(Data section begins)

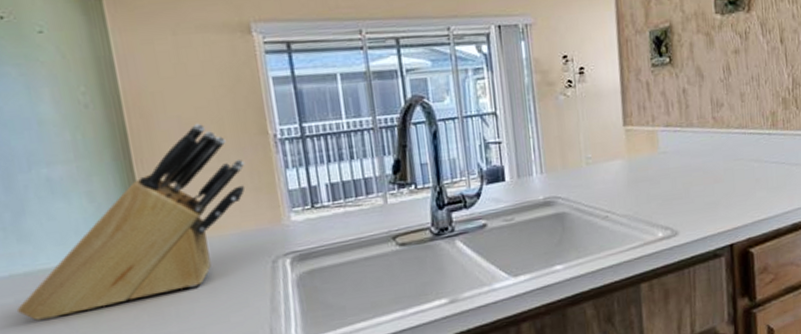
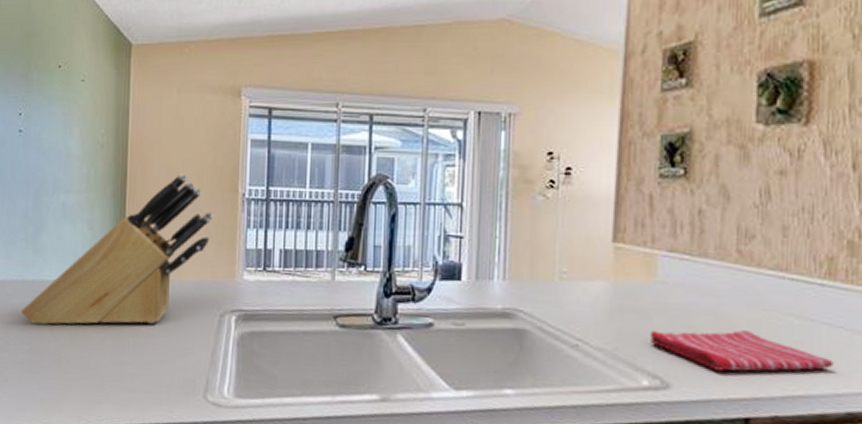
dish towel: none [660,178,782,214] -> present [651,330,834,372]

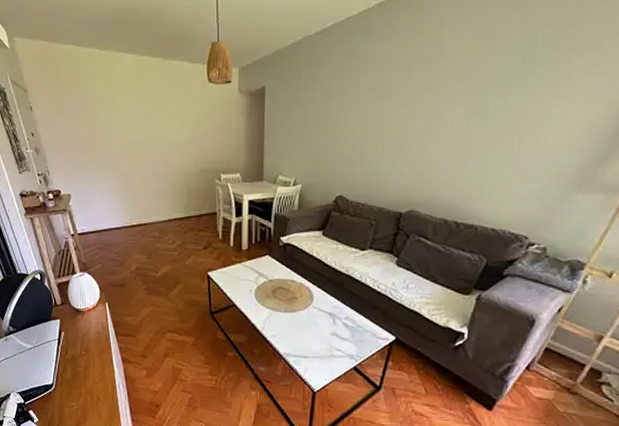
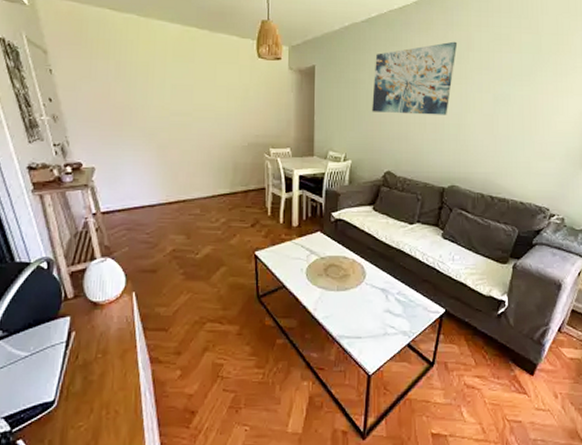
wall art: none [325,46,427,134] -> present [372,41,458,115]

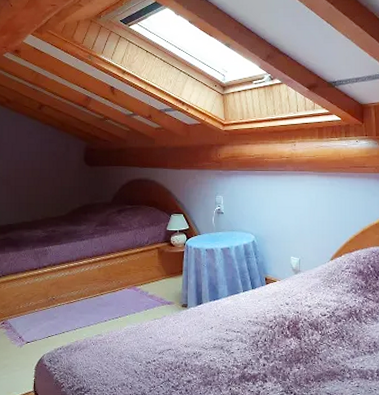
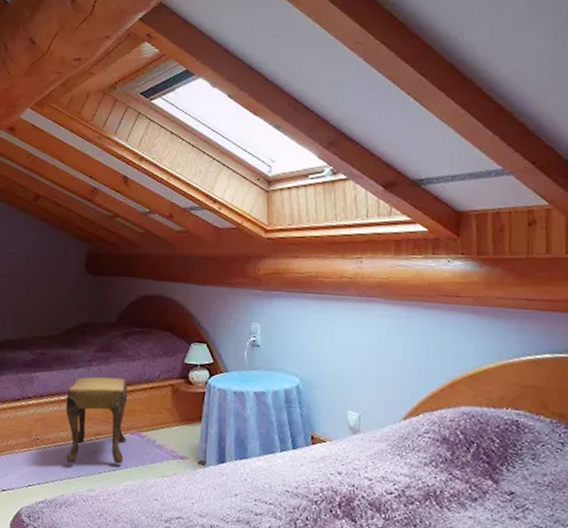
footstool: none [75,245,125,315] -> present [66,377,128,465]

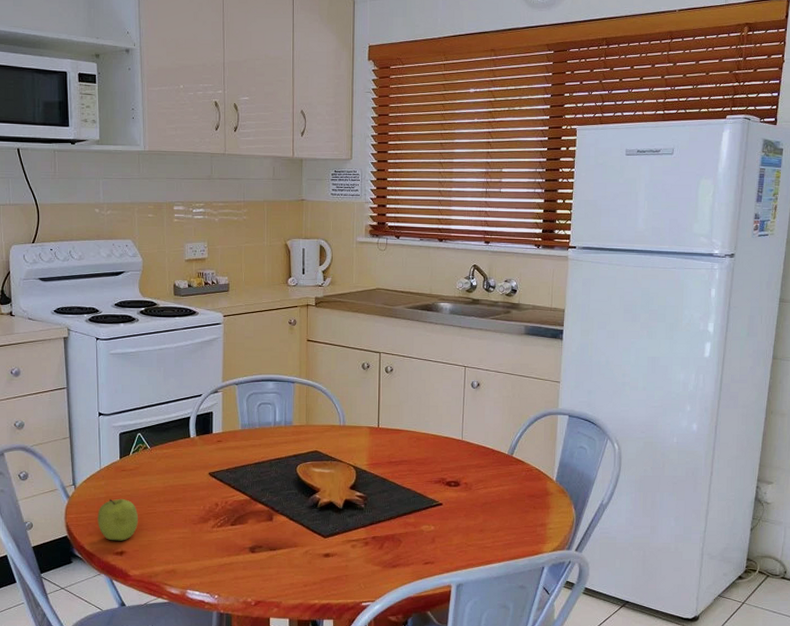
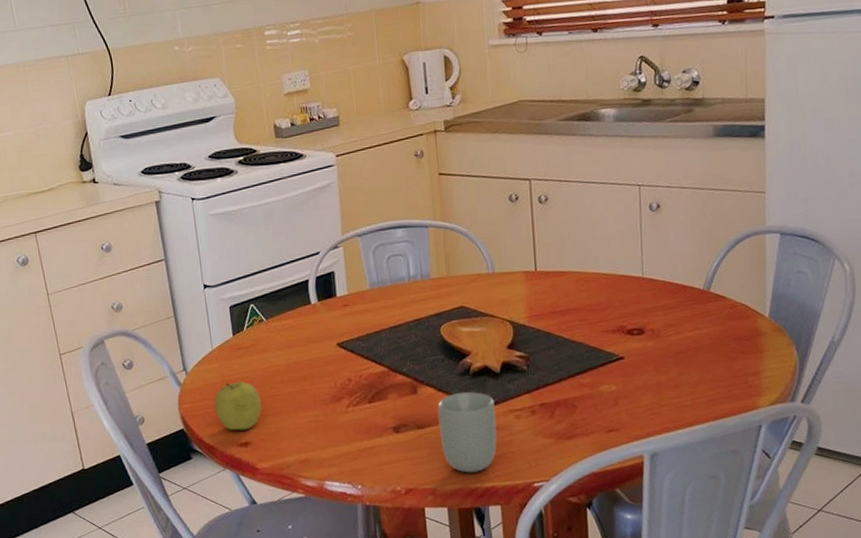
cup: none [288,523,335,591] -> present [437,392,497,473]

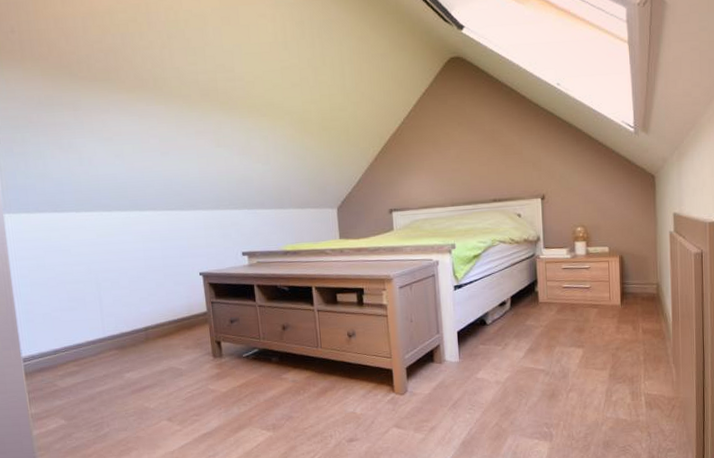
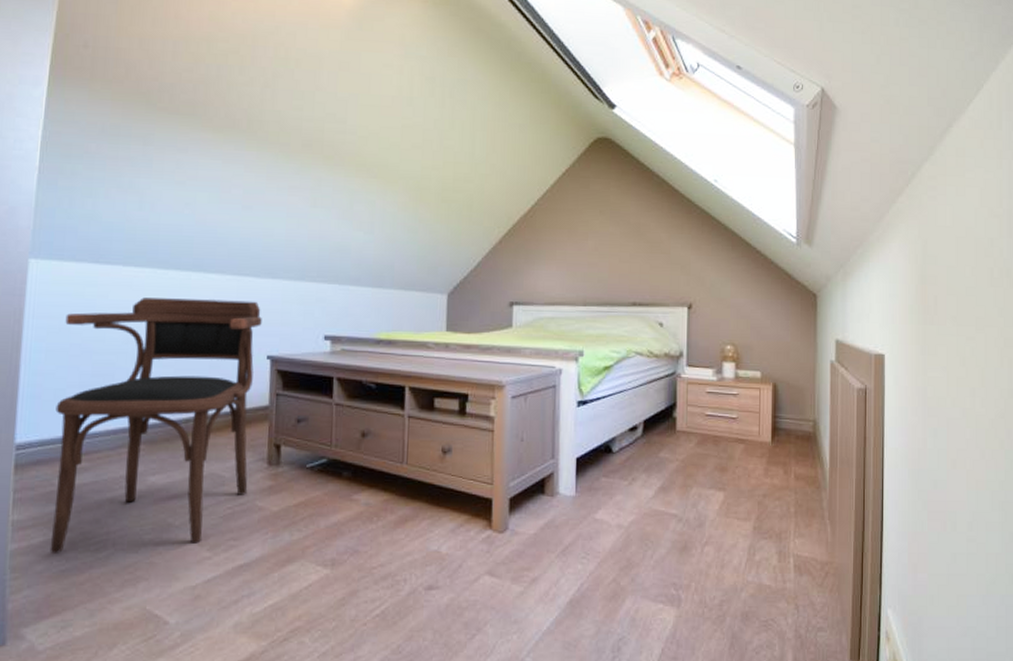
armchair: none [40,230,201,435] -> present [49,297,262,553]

(Data section ends)

Activity: Give back every entry in full, exactly as written, with no picture included.

Task output:
dish towel: none [660,178,782,214] -> present [651,330,834,372]

wall art: none [325,46,427,134] -> present [372,41,458,115]

footstool: none [75,245,125,315] -> present [66,377,128,465]

cup: none [288,523,335,591] -> present [437,392,497,473]

armchair: none [40,230,201,435] -> present [49,297,262,553]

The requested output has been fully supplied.